Wie bekommt man ein neues Krankenhaus klinisch rein?

Nötig sind drei verschiedene Reinigungsstufen: die Bau-, die Fein- und am Schluss die desinfizierende Reinigung. Bei letzterer müssen auch Decken, Wände, Türen und alle Möbel mit einem Desinfektionsmittel gesäubert werden. Gereinigt werden alle 3000 Räume. Geprüft, ob auch tatsächlich keine Keime mehr vorhanden sind, werden dann allerdings nur die OPs und die Intensivstationen. Hierfür gibt es so genannte Abklatschplatten, die so groß wie ein Teller sind und an die Wand oder auf den Boden gedrückt werden. Auf dem Nährboden der Platte können innerhalb von drei Tagen Keime anwachsen. Ist dies der Fall, wird erneut geputzt. Auch das Wasser wird seit Wochen regelmäßig untersucht.

Was passiert mit Geräten, die nicht mehr gebraucht werden?

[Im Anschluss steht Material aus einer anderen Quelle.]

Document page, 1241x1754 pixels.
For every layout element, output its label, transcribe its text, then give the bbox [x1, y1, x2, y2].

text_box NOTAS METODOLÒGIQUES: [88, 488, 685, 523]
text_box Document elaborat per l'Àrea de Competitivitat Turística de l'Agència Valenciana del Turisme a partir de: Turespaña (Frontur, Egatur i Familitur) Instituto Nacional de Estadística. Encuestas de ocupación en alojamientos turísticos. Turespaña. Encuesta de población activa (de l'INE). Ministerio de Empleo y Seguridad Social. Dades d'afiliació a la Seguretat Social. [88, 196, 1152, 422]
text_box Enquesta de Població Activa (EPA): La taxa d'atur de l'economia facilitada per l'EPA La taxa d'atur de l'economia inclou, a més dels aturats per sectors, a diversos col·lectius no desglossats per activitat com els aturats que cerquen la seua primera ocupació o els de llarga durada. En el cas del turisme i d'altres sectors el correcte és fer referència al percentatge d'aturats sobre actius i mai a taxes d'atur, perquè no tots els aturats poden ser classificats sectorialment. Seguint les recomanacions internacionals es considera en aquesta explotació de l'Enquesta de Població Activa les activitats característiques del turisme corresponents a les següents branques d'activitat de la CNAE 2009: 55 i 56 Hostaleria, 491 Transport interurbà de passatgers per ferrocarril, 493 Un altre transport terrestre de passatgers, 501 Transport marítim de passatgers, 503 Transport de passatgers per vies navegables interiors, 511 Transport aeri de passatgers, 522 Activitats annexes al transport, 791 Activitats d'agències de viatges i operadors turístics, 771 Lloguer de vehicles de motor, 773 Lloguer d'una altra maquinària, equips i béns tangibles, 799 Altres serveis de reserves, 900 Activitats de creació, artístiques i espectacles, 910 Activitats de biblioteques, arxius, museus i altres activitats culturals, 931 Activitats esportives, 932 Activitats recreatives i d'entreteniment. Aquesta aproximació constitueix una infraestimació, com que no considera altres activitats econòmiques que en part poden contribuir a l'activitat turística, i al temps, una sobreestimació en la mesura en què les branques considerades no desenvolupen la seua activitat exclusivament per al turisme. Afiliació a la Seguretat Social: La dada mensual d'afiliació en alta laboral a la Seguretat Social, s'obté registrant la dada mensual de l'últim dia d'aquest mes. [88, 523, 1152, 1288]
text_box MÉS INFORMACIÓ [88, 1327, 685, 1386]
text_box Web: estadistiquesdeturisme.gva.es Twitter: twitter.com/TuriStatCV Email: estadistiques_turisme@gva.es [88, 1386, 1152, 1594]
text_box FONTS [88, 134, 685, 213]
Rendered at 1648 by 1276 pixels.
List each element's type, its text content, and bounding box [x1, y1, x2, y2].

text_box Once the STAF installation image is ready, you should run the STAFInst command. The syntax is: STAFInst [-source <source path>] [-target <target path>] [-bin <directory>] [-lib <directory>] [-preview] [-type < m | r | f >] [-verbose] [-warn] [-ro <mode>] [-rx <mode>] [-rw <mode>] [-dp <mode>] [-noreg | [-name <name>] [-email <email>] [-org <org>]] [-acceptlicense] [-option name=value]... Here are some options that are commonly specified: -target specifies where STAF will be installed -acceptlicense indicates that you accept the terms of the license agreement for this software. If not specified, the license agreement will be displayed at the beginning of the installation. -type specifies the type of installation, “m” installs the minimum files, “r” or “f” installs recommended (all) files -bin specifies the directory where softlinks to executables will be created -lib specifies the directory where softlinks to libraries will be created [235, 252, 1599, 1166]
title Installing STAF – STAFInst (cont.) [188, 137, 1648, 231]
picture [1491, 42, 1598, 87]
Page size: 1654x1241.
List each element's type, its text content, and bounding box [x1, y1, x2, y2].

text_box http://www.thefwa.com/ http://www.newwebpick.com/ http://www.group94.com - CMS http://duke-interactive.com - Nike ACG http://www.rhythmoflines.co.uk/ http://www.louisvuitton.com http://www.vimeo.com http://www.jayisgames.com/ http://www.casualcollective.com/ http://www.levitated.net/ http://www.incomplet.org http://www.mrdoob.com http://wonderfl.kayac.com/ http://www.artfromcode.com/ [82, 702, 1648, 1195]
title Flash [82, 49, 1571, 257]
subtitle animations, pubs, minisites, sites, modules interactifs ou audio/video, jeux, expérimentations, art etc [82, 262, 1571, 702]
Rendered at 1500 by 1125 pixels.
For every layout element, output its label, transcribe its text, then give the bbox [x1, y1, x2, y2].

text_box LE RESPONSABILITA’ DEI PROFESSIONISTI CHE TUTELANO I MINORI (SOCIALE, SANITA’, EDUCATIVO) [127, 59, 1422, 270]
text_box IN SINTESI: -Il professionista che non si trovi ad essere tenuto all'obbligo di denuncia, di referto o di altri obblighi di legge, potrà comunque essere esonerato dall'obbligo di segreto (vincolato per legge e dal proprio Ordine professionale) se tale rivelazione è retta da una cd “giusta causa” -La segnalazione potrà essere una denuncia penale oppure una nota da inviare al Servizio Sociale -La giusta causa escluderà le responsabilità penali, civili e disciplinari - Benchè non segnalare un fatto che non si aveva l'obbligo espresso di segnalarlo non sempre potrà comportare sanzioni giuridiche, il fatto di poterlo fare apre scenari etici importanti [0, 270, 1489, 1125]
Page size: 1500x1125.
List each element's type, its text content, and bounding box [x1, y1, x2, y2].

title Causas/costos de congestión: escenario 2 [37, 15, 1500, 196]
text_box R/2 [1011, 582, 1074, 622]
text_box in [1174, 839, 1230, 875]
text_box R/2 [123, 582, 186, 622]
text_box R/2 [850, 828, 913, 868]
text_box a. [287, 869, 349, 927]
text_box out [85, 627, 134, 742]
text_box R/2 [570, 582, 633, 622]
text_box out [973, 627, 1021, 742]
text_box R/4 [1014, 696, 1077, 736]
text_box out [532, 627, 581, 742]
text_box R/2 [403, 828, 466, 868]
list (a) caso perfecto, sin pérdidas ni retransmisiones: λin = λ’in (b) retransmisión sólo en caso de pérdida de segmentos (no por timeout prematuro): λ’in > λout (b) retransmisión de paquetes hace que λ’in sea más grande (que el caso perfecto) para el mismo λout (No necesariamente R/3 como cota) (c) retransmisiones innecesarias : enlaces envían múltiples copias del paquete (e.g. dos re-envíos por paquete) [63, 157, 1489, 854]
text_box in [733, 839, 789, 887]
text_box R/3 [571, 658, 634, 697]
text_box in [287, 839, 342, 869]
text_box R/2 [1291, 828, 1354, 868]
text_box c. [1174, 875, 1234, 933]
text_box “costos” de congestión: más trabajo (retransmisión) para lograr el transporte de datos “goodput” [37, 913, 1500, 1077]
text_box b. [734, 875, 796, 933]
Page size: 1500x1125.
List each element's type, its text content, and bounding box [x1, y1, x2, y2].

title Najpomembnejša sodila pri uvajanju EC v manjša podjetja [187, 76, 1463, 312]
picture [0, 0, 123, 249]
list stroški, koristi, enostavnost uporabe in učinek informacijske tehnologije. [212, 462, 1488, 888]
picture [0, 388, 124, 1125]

8000 Kubikmeter Möbel und Geräte werden umgezogen – verteilt auf 400 Lastwagenladungen. Darunter befindet sich auch ein drei Tonnen schwerer Kernspintomograph, der mit einem Kran hochgehoben werden muss. Was neuesten Standards entspricht, wird mitgenommen, alles andere bleibt zurück. Dort dürfen sich dann zunächst die Mitarbeiter bedienen, wenn sie Interesse an einem Erinnerungsstück haben. Danach öffnen Stadt und Klinikum die Türen für Hilfsorganisationen, die sich Medizingeräte, Betten und anderes Mobiliar abholen können. Die alte Arche aus dem Olgahospital wird in ein Kinderheim umquartiert. Ein paar Stücke, etwa zwei Eiserne Lungen, die über Jahrzehnte im Olgäle aufbewahrt wurden, wandern vielleicht ins Museum.